Haňťa’s workplace is emblematic of squalor. Home for curious rodents, many of whom get compacted along with the books, the dank and damp basement also accords shelter for flies that keep swirling about in frenzied patterns, attracted to papers thrown in by the butchers. “And all the while I was loading armfuls of wet, red paper and my face was smeared with blood. Then I pushed the green button, and the press started compacting the flies along with the disgusting paper, the flesh flies that couldn’t tear themselves away from what was left of the meat and were mad for its odor and started rutting and mating, and as their passion drove them into wilder and wilder pirouettes, they formed thick orbits of dementia around the drum full of paper, like neutrons and protons swirling around their atoms.”

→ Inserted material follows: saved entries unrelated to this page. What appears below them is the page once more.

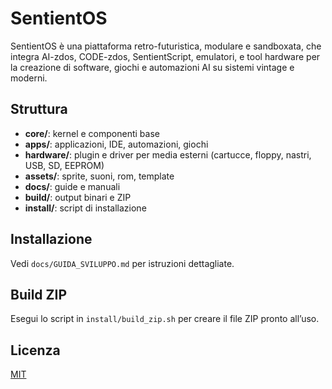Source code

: # SentientOS

SentientOS è una piattaforma retro-futuristica, modulare e sandboxata, che integra AI-zdos, CODE-zdos, SentientScript, emulatori, e tool hardware per la creazione di software, giochi e automazioni AI su sistemi vintage e moderni.

## Struttura
- **core/**: kernel e componenti base
- **apps/**: applicazioni, IDE, automazioni, giochi
- **hardware/**: plugin e driver per media esterni (cartucce, floppy, nastri, USB, SD, EEPROM)
- **assets/**: sprite, suoni, rom, template
- **docs/**: guide e manuali
- **build/**: output binari e ZIP
- **install/**: script di installazione

## Installazione
Vedi `docs/GUIDA_SVILUPPO.md` per istruzioni dettagliate.

## Build ZIP
Esegui lo script in `install/build_zip.sh` per creare il file ZIP pronto all’uso.

## Licenza
[MIT](LICENSE)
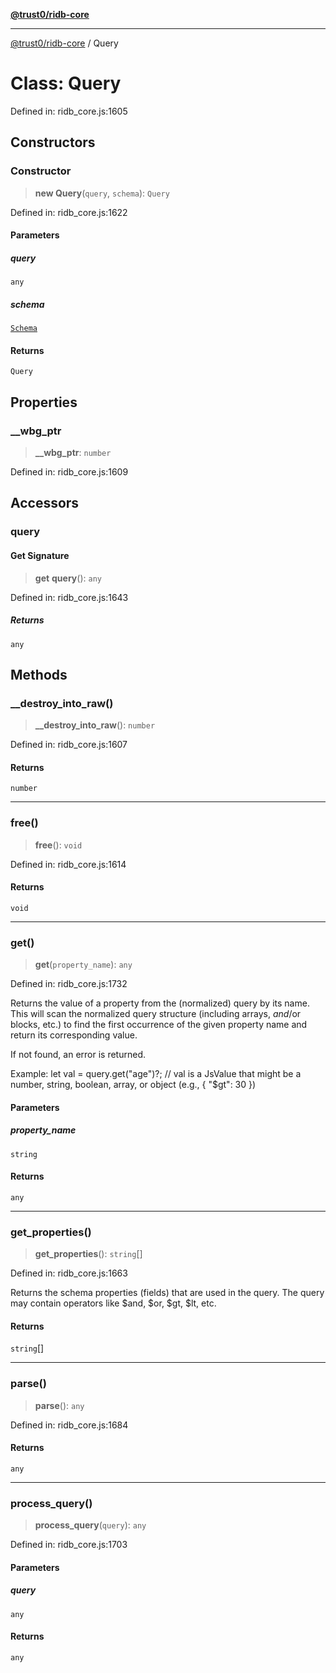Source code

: [**@trust0/ridb-core**](../README.md)

***

[@trust0/ridb-core](../README.md) / Query

# Class: Query

Defined in: ridb\_core.js:1605

## Constructors

### Constructor

> **new Query**(`query`, `schema`): `Query`

Defined in: ridb\_core.js:1622

#### Parameters

##### query

`any`

##### schema

[`Schema`](Schema.md)

#### Returns

`Query`

## Properties

### \_\_wbg\_ptr

> **\_\_wbg\_ptr**: `number`

Defined in: ridb\_core.js:1609

## Accessors

### query

#### Get Signature

> **get** **query**(): `any`

Defined in: ridb\_core.js:1643

##### Returns

`any`

## Methods

### \_\_destroy\_into\_raw()

> **\_\_destroy\_into\_raw**(): `number`

Defined in: ridb\_core.js:1607

#### Returns

`number`

***

### free()

> **free**(): `void`

Defined in: ridb\_core.js:1614

#### Returns

`void`

***

### get()

> **get**(`property_name`): `any`

Defined in: ridb\_core.js:1732

Returns the value of a property from the (normalized) query by its name.
This will scan the normalized query structure (including arrays, $and/$or blocks, etc.)
to find the first occurrence of the given property name and return its corresponding value.

If not found, an error is returned.

Example:
  let val = query.get("age")?;
  // val is a JsValue that might be a number, string, boolean, array, or object (e.g., { "$gt": 30 })

#### Parameters

##### property\_name

`string`

#### Returns

`any`

***

### get\_properties()

> **get\_properties**(): `string`[]

Defined in: ridb\_core.js:1663

Returns the schema properties (fields) that are used in the query.
The query may contain operators like $and, $or, $gt, $lt, etc.

#### Returns

`string`[]

***

### parse()

> **parse**(): `any`

Defined in: ridb\_core.js:1684

#### Returns

`any`

***

### process\_query()

> **process\_query**(`query`): `any`

Defined in: ridb\_core.js:1703

#### Parameters

##### query

`any`

#### Returns

`any`
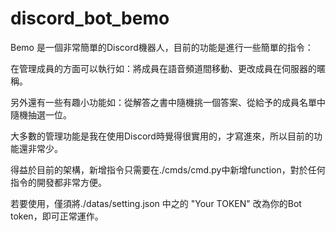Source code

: # discord_bot_bemo

Bemo 是一個非常簡單的Discord機器人，目前的功能是進行一些簡單的指令：


在管理成員的方面可以執行如：將成員在語音頻道間移動、更改成員在伺服器的暱稱。

另外還有一些有趣小功能如：從解答之書中隨機挑一個答案、從給予的成員名單中隨機抽選一位。

大多數的管理功能是我在使用Discord時覺得很實用的，才寫進來，所以目前的功能還非常少。

得益於目前的架構，新增指令只需要在./cmds/cmd.py中新增function，對於任何指令的開發都非常方便。

若要使用，僅須將./datas/setting.json 中之的 "Your TOKEN" 改為你的Bot token，即可正常運作。
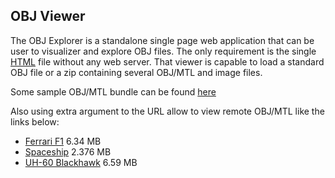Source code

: ## OBJ Viewer

The OBJ Explorer is a standalone single page web application that can be user to visualizer and explore OBJ files. The only requirement is the single [HTML] file without any web server.
That viewer is capable to load a standard OBJ file or a zip containing several OBJ/MTL and image files.

Some sample OBJ/MTL bundle can be found [here](https://data.kitware.com/#collection/586fef9f8d777f05f44a5c86/folder/59cdbad18d777f31ac63ddf7)

Also using extra argument to the URL allow to view remote OBJ/MTL like the links below:
- [Ferrari F1](https://kitware.github.io/vtk-js/examples/OBJViewer/OBJViewer.html?fileURL=https://data.kitware.com/api/v1/item/59cdc3058d777f31ac63de14/download) 6.34 MB
- [Spaceship](https://kitware.github.io/vtk-js/examples/OBJViewer/OBJViewer.html?fileURL=https://data.kitware.com/api/v1/item/59cdbb588d777f31ac63de08/download) 2.376 MB
- [UH-60 Blackhawk](https://kitware.github.io/vtk-js/examples/OBJViewer/OBJViewer.html?fileURL=https://data.kitware.com/api/v1/item/59cdc2f88d777f31ac63de13/download) 6.59 MB

[HTML]: https://kitware.github.io/vtk-js/examples/OBJViewer/OBJViewer.html
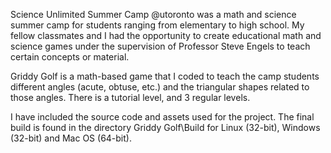 Science Unlimited Summer Camp @utoronto was a math and science summer camp for students ranging from elementary to high school. My fellow classmates and I had the opportunity to create educational math and science games under the supervision of Professor Steve Engels to teach certain concepts or material.

Griddy Golf is a math-based game that I coded to teach the camp students different angles (acute, obtuse, etc.) and the triangular shapes related to those angles. There is a tutorial level, and 3 regular levels.

I have included the source code and assets used for the project.
The final build is found in the directory Griddy Golf\Build for Linux (32-bit), Windows (32-bit) and Mac OS (64-bit).
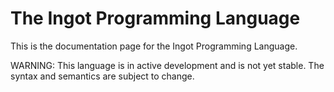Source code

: # The Ingot Programming Language

This is the documentation page for the Ingot Programming Language.

WARNING: This language is in active development and is not yet stable. The syntax and semantics are subject to change.
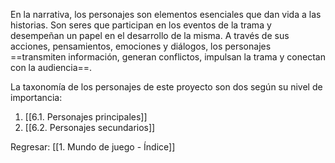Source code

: 
En la narrativa, los personajes son elementos esenciales que dan vida a las historias. Son seres que participan en los eventos de la trama y desempeñan un papel en el desarrollo de la misma. A través de sus acciones, pensamientos, emociones y diálogos, los personajes ==transmiten información, generan conflictos, impulsan la trama y conectan con la audiencia==.

La taxonomía de los personajes de este proyecto son dos según su nivel de importancia:

1. [[6.1. Personajes principales]]
2. [[6.2. Personajes secundarios]]


Regresar: [[1. Mundo de juego - Índice]]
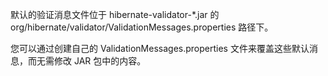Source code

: 默认的验证消息文件位于 hibernate-validator-*.jar 的 org/hibernate/validator/ValidationMessages.properties 路径下。

您可以通过创建自己的 ValidationMessages.properties 文件来覆盖这些默认消息，而无需修改 JAR 包中的内容。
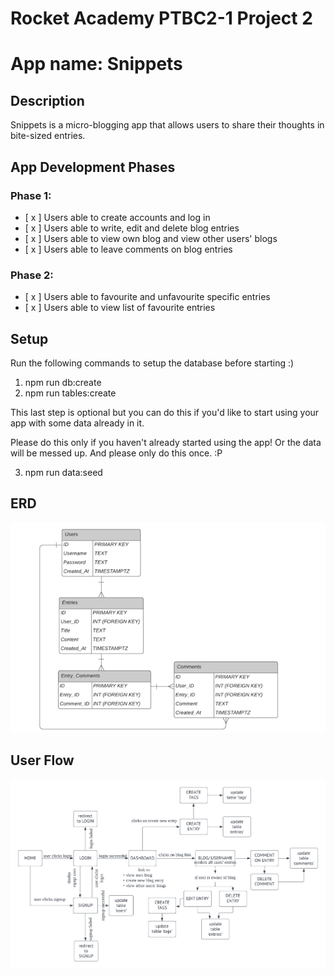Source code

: # Rocket Academy PTBC2-1 Project 2

# App name: Snippets

## Description

Snippets is a micro-blogging app that allows users to share their thoughts in bite-sized entries.

## App Development Phases

### Phase 1:

- [ x ] Users able to create accounts and log in
- [ x ] Users able to write, edit and delete blog entries
- [ x ] Users able to view own blog and view other users' blogs
- [ x ] Users able to leave comments on blog entries

### Phase 2:

- [ x ] Users able to favourite and unfavourite specific entries
- [ x ] Users able to view list of favourite entries

## Setup

Run the following commands to setup the database before starting :)

1. npm run db:create
2. npm run tables:create

This last step is optional but you can do this if you'd like to start using your app with some data already in it.

Please do this only if you haven't already started using the app! Or the data will be messed up. And please only do this once. :P

3. npm run data:seed

## ERD

![ERD](plans/ERD.png)

## User Flow

![User Flow](plans/userflow.png)
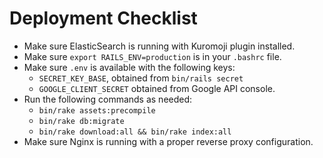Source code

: # Deployment Checklist

- Make sure ElasticSearch is running with Kuromoji plugin installed.
- Make sure `export RAILS_ENV=production` is in your `.bashrc` file.
- Make sure `.env` is available with the following keys:
  * `SECRET_KEY_BASE`, obtained from `bin/rails secret`
  * `GOOGLE_CLIENT_SECRET` obtained from Google API console.
- Run the following commands as needed:
  * `bin/rake assets:precompile`
  * `bin/rake db:migrate`
  * `bin/rake download:all && bin/rake index:all`
- Make sure Nginx is running with a proper reverse proxy configuration.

However from this malodorous detritus of filth, emanates a paradoxically refreshing air of metaphysical ruminations. The book of Ecclesiastes, the Talmud, and Kant’s Theory of the Heavens are all grist for the mill of Haňťa’s reflection . From a forbiddingly rancid environ, emerges a refined soul. A soul torn within by angst and rend asunder by failures. A love affair gone horribly wrong (Haňťa’s former date Manča has this singularly unique tragi-comic misfortune of being adhered to fecal matter in the most peculiar of ways), a wretched boss who treats Haňťa like personal chattel, and an existential crisis of solitude should have all contrived to crush Haňťa’s soul. But the unseen guidance of Sartre and Camus always ensures that Haňťa regains his balance.

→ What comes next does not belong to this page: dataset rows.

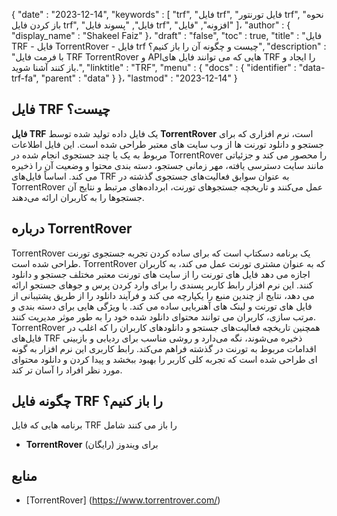 {
   "date" : "2023-12-14",
   "keywords" : [
"trf",
"فایل trf",
"فایل تورنتور trf",
"نحوه باز کردن فایل trf",
"فایل",
"پسوند فایل trf",
"افزونه",
"فایل"
]،
   "author" : {
      "display_name" : "Shakeel Faiz"
}،
   "draft" : "false",
   "toc" : true,
   "title" : "فایل TRF - فایل TorrentRover - فایل trf چیست و چگونه آن را باز کنیم؟",
   "description" : "با فرمت فایل TRF TorrentRover و APIهایی که می توانند فایل های TRF را ایجاد و باز کنند آشنا شوید.",
   "linktitle" : "TRF",
   "menu" : {
      "docs" : {
         "identifier" : "data-trf-fa",
         "parent" : "data"
}
}،
   "lastmod" : "2023-12-14"
}

## فایل TRF چیست؟

**فایل TRF** یک فایل داده تولید شده توسط **TorrentRover** است، نرم افزاری که برای جستجو و دانلود تورنت ها از وب سایت های معتبر طراحی شده است. این فایل اطلاعات مربوط به یک یا چند جستجوی انجام شده در TorrentRover را محصور می کند و جزئیاتی مانند سایت دسترسی یافته، مهر زمانی جستجو، دسته بندی محتوا و وضعیت آن را ذخیره می کند. اساساً فایل‌های TRF به عنوان سوابق فعالیت‌های جستجوی گذشته در TorrentRover عمل می‌کنند و تاریخچه جستجوهای تورنت، ابرداده‌های مرتبط و نتایج آن جستجوها را به کاربران ارائه می‌دهند.

## درباره TorrentRover

TorrentRover یک برنامه دسکتاپ است که برای ساده کردن تجربه جستجوی تورنت طراحی شده است. TorrentRover که به عنوان مشتری تورنت عمل می کند، به کاربران اجازه می دهد فایل های تورنت را از سایت های تورنت معتبر مختلف جستجو و دانلود کنند. این نرم افزار رابط کاربر پسندی را برای وارد کردن پرس و جوهای جستجو ارائه می دهد، نتایج از چندین منبع را یکپارچه می کند و فرآیند دانلود را از طریق پشتیبانی از فایل های تورنت و لینک های آهنربایی ساده می کند. با ویژگی هایی برای دسته بندی و مرتب سازی، کاربران می توانند محتوای دانلود شده خود را به طور موثر مدیریت کنند. TorrentRover همچنین تاریخچه فعالیت‌های جستجو و دانلودهای کاربران را که اغلب در فایل‌های TRF ذخیره می‌شوند، نگه می‌دارد و روشی مناسب برای ردیابی و بازبینی اقدامات مربوط به تورنت در گذشته فراهم می‌کند. رابط کاربری این نرم افزار به گونه ای طراحی شده است که تجربه کلی کاربر را بهبود ببخشد و پیدا کردن و دانلود محتوای مورد نظر افراد را آسان تر کند.

## چگونه فایل TRF را باز کنیم؟

برنامه هایی که فایل TRF را باز می کنند شامل

- **TorrentRover** (رایگان) برای ویندوز

## منابع
* [TorrentRover] (https://www.torrentrover.com/)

However, when the technology of hydraulic presses becomes obsolete and monstrous machines capable of compacting innumerable bales of books and papers manifest themselves, it’s not just the books that get crushed. The disdainful manner in which workers clad in homogenous overalls tare the covers and discard the pages on a conveyor belt which in turn transports them to cavernous barrels into which they are dumped before being crushed, destroys Haňťa’s very soul. When his miserable excuse of an employer appoints two new and efficient assistants, effectively rendering Haňťa redundant, the straw finally breaks the camel’s back.
Haňťa may as well be Bohumil Hrabal himself in disguise. When this marvelous book was completed in 1976, he was prevented from getting the same published in a then politically charged then Czechoslovakia. But in a paean to his protagonist’s resilience, Hrabal got his work self-published.
American author Peter Orner on his experience of reading “Too Loud A Solitude” remarked: “The first time I finished Too Loud a Solitude, I was up in Letná Park, and I remember leaping off the bench and running around in circles, holding the book above my head and shouting because I believed I’d experienced some religious illumination. A brief, ninety-eight-page, lightning strike of a novel…” While I might not have resorted to following Orner’s emotional manifestation of illumination, I was certainly humbled by the realisation of my own infinitesimal existence.